218. DER HEIL. HIERONYMUS Bearbeiten

Braun getuschte Federzeichnung. Höhe 150, Breite 180 mm. Erworben wahrscheinlich 1728 aus dem Nachlasse des Baumeisters Wagner in Leipzig. Der Stempel J. H. oder J. K. unten links, der auf den Vorbesitzer deutet, ist nicht bekannt.
Der unbekleidete Heilige sitzt nach links gewandt auf seinem Mantel unter einem Baume. Mit beiden Händen hält er das auf seinen Schooss gestützte mächtige Buch, in dem er liest. Links zu seinen Füssen der Löwe. Rechts die Inschrift „J. Ribera“.

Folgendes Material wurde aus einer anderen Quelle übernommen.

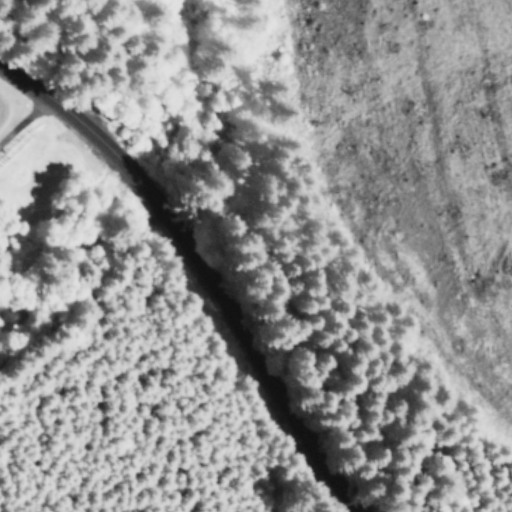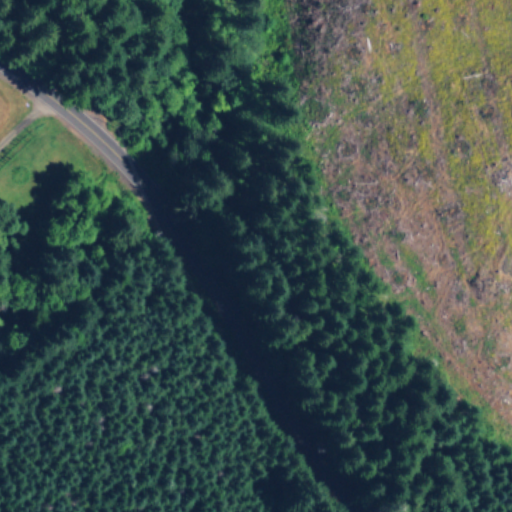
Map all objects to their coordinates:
road: (194, 274)
road: (114, 411)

Das Blatt wurde bisher allgemein für echt angesehen.

DOMENICO ZAMPIERI, GENANNT IL DOMENICHINO Bolognesische Schule Bearbeiten

Geboren den 21. Oktober 1581 zu Bologna; gestorben den 15. April 1641 zu Neapel. Er ging, wie Guido Reni, aus der Schule des Dionigio Calvaert in diejenige des Carracci über und wurde einer der bedeutendsten Meister dieser Schule.

219. BERGLANDSCHAFT Bearbeiten

Federzeichnung. Höhe 175, Breite 304 mm. Erworben vor 1764.
Kahle, einsame, plastisch gestaltete Berggipfel. Etwas Wald links und rechts vorn, sowie in der Mittelschlucht. Ganz links auf einem Felsen ein Kirchlein.

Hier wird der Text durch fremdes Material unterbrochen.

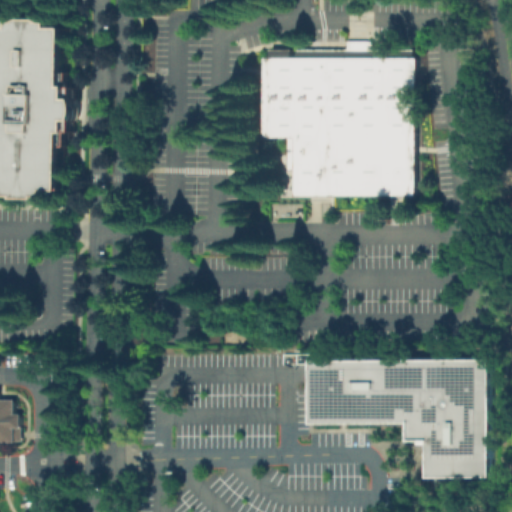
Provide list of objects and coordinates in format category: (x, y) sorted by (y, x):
road: (300, 8)
road: (123, 31)
road: (504, 45)
road: (109, 81)
building: (35, 107)
building: (39, 110)
road: (455, 117)
building: (346, 118)
building: (350, 120)
road: (107, 176)
road: (93, 255)
road: (27, 271)
road: (54, 276)
road: (185, 280)
road: (116, 287)
road: (374, 322)
road: (167, 375)
road: (13, 386)
building: (416, 404)
building: (416, 404)
road: (287, 412)
road: (225, 414)
building: (10, 419)
building: (9, 421)
road: (66, 453)
road: (270, 454)
road: (97, 458)
road: (69, 468)
road: (43, 480)
road: (199, 487)
road: (300, 496)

Das Blatt wird Domenichino wahrscheinlich mit Recht zugeschrieben.

TAFEL XXIV Bearbeiten

LUCA CAMBIASO Genuesische Schule Bearbeiten

Geboren zu Genua den 18. Oktober 1527; gestorben zu Madrid um 1585. Als Schüler seines Vaters entwickelte er sich zu dem ersten genuesischen Meister von Weltruf. Ausser in seiner Vaterstadt, arbeitete er besonders in Madrid.

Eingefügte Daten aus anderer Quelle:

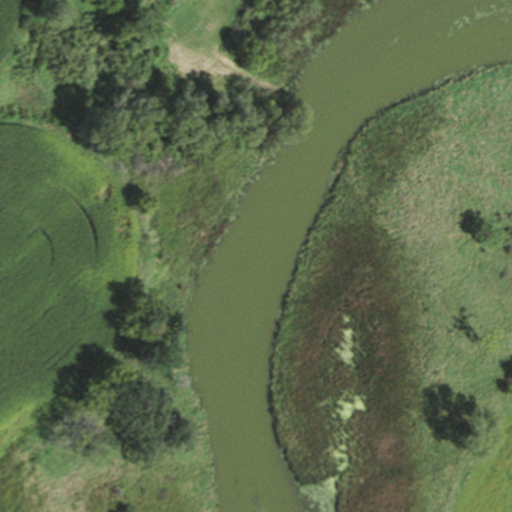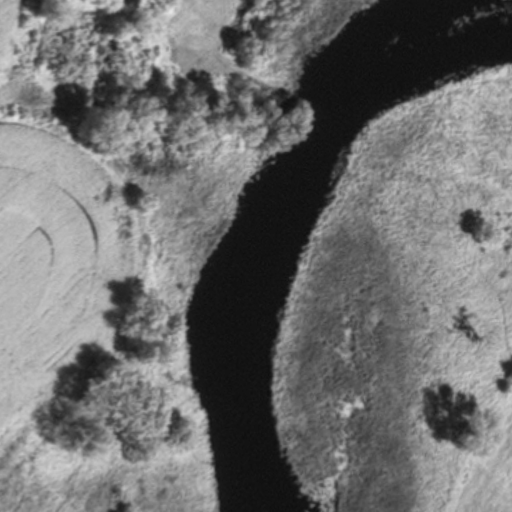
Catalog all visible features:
river: (284, 210)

220. MARIA IN WOLKEN Bearbeiten

Blau getuschte Federzeichnung. Höhe 434, Breite 253 mm. Erworben 1728 aus dem Nachlasse des Baumeisters Wagner in Leipzig.
Maria thront mit dem nackten Jesusknaben auf ihrem Schoosse in Wolken. Vier Engel sind um sie bemüht. Hinter ihr flattern zwei von ihnen und versuchen ihren Mantel fortzuziehen, um das Christkind zu erspähen; einer steht zu ihrer Rechten in den Wolken und schaut mit verschränkten Armen und eifersüchtiger Miene zu, wie der Jesusknabe sich liebkosend dem vierten Engel zuwendet, der vorn rechts an den Wolken hinaufklettert.

Charakteristisches Blatt.

TAFEL XXV Bearbeiten

GIOVANNI BENEDETTO CASTIGLIONE Genuesische Schule Bearbeiten

Geboren zu Genua 1616; gestorben zu Mantua 1670. – Aus der Schule G. B. Paggi’s und G. A. Deferrari’s zu Genua hervorgewachsen, wandte er sich selbständig der Tiermalerei zu, die er geeigneten geschichtlichen Stoffen unterzuschieben liebte.

221. EIN HIRTENZUG Bearbeiten

Braun getuschte Rötelzeichnung. Höhe 262, Breite 382 mm. Erworben 1860 aus dem Nachlasse des Kunsthändlers Samuel Woodburn in London. Vorher, nach Massgabe des Stempels T. L. unten links, in der Sammlung des Sir Thomas Lawrence daselbst.
Eine Hirtin reitet mit zwei Kindern auf einem Pferde in einer Schafherde. Zwei grössere Kinder, von denen eines die Schalmei bläst, das andere tanzt, folgen dem Zuge, der sich von rechts nach links bewegt. Rechts Bäume und Büsche.

Charakteristisches Blatt des Meisters.